I am trying to use bitwise operators to convert four 16-bit integers into a single 64-bit integer in C (OS is Linux running Ubuntu 20.04 Server). My overall goal is to be able to do this with four 32-bit integers into a single 128-bit integer (an IPv6 source IP address from the four 32-bit integers inside the in6_addr struct). However, in my example below, I am using four 16-bit integers and a single 64-bit integer since I've had issues assigning 128-bit integers using GCC (I'd assume I can apply the same logic from below to my overall goal).
My system's byte order is also in little endian in this case. However, if you'd like to show how to do this on big endian as well, feel free to do so!
Here's my current testing code in C:
#include <stdio.h>
#include <inttypes.h>
int main()
{
uint16_t nums[4];
uint64_t num = 2310051230312123321;
uint64_t mainnum = 0;
#if __BYTE_ORDER__ == __ORDER_LITTLE_ENDIAN__
nums[0] = num >> 0; // xxxx ---- ---- ----
nums[1] = num >> 16; // ---- ---- ---- xxxx
nums[2] = num >> 32; // ---- ---- xxxx ----
nums[3] = num >> 48; // ---- xxxx ---- ----
#else
/*
nums[0] = num << 0;
nums[1] = num << 16;
nums[2] = num << 32;
nums[3] = num << 48;
*/
#endif
printf("Num => %" PRIu64 "\nNum #1 => %" PRIu16 "\nNum #2 => %" PRIu16 "\nNum #3 => %" PRIu16 "\nNum #4 => %" PRIu16 "\n\n", num, nums[0], nums[1], nums[2], nums[3]);
#if __BYTE_ORDER__ == __ORDER_LITTLE_ENDIAN__
mainnum = ((uint64_t)(nums[0] >> 16 | nums[1]) >> 48) | (nums[3] << 16 | nums[2]);
#else
/* ... */
#endif
uint16_t other[4];
other[0] = mainnum >> 0;
other[1] = mainnum >> 16;
other[2] = mainnum >> 32;
other[3] = mainnum >> 48;
printf("Num => %" PRIu64 "\nNum #1 => %" PRIu16 "\nNum #2 => %" PRIu16 "\nNum #3 => %" PRIu16 "\nNum #4 => %" PRIu16 "\n", mainnum, other[0], other[1], other[2], other[3]);
return 0;
}
The program outputs the following:
Num => 2310051230312123321
Num #1 => 19385
Num #2 => 54197
Num #3 => 62298
Num #4 => 8206
Num => 537850714
Num #1 => 62298
Num #2 => 8206
Num #3 => 0
Num #4 => 0
I want num and mainnum to be the same.
I know I am not understanding something here and I don't have much experience with bitwise operators.
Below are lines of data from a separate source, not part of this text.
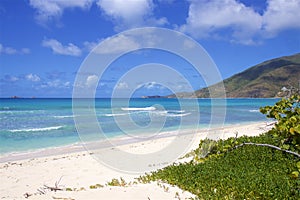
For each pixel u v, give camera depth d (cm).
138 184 789
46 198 633
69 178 1094
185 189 709
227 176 760
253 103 7138
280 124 554
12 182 1063
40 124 2842
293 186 655
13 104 6266
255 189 659
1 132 2367
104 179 1052
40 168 1263
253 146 978
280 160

mainnum = ((uint64_t)(nums[0] >> 16 | nums[1]) >> 48) | (nums[3] << 16 | nums[2]);
To my understanding, I am starting at nums[0] and I'd assume this should populate the first 16 bits with this value. From here, I am shifting to the right by 16-bits to put us at the 48 bits offset and replace the 16 bits after that with nums[1] (in which, I believe is the most significant on little endian).
From here, I then shift mainnum to the right by 48 bits to put us at the 16 bit offset. I then replace the next 16 bits with nums[3] and shift to the left by 16 bits and replace the rest with nums[2].
I definitely need more practice with bitwise operators (it is on my to-do list) and I'm sure I'm doing something silly here. I just wanted to see if anybody could correct me on what I'm doing wrong.
Any help is highly appreciated and thank you for your time!
You need the same/corresponding indexes and shift amounts that you used to create nums from num:
nums[0] = num >> 0; // xxxx ---- ---- ----
nums[1] = num >> 16; // ---- ---- ---- xxxx
nums[2] = num >> 32; // ---- ---- xxxx ----
nums[3] = num >> 48; // ---- xxxx ---- ----
And, each term needs a (uint64_t) cast to force promotion to 64 bits. Otherwise, the shift will exceed the size used for intermediate terms on the right side of the assignment (e.g. they'll be done with int and/or unsigned int).
mainnum |= (uint64_t) nums[0] << 0;
mainnum |= (uint64_t) nums[1] << 16;
mainnum |= (uint64_t) nums[2] << 32;
mainnum |= (uint64_t) nums[3] << 48;
I prefer the above because it's cleaner/clearer and [when optimized] will produce the same code as doing it with a single statement:
mainnum =
(uint64_t) nums[0] << 0 |
(uint64_t) nums[1] << 16 |
(uint64_t) nums[2] << 32 |
(uint64_t) nums[3] << 48;